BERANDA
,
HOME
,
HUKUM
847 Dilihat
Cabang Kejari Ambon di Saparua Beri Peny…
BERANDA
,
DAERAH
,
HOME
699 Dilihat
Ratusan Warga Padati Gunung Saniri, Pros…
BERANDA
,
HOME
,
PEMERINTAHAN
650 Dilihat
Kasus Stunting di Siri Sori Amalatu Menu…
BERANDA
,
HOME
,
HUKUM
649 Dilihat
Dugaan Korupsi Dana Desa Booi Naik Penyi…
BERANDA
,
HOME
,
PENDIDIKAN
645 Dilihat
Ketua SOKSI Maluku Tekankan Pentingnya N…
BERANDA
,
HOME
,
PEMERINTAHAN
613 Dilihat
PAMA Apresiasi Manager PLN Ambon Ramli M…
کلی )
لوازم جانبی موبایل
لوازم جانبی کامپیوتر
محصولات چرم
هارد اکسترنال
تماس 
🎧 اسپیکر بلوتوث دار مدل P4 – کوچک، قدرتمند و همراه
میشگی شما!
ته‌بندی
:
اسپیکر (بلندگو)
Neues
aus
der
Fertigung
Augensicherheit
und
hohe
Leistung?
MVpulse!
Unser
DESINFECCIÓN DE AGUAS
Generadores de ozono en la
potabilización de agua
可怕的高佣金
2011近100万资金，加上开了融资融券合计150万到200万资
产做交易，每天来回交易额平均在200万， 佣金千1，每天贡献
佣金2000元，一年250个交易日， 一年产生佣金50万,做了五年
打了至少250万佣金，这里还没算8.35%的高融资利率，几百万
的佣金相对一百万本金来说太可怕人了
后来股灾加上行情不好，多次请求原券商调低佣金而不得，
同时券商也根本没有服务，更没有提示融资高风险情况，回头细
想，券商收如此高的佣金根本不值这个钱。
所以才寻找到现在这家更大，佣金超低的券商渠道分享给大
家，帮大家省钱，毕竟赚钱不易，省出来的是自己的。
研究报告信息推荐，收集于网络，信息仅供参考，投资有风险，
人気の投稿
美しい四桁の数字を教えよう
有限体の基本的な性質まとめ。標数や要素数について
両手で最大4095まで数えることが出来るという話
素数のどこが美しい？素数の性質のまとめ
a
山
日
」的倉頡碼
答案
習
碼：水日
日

================================

- TASK ITEM -
Show every line above where "جانبی" is found.

- EXPECTED ANSWER -
لوازم جانبی موبایل
لوازم جانبی کامپیوتر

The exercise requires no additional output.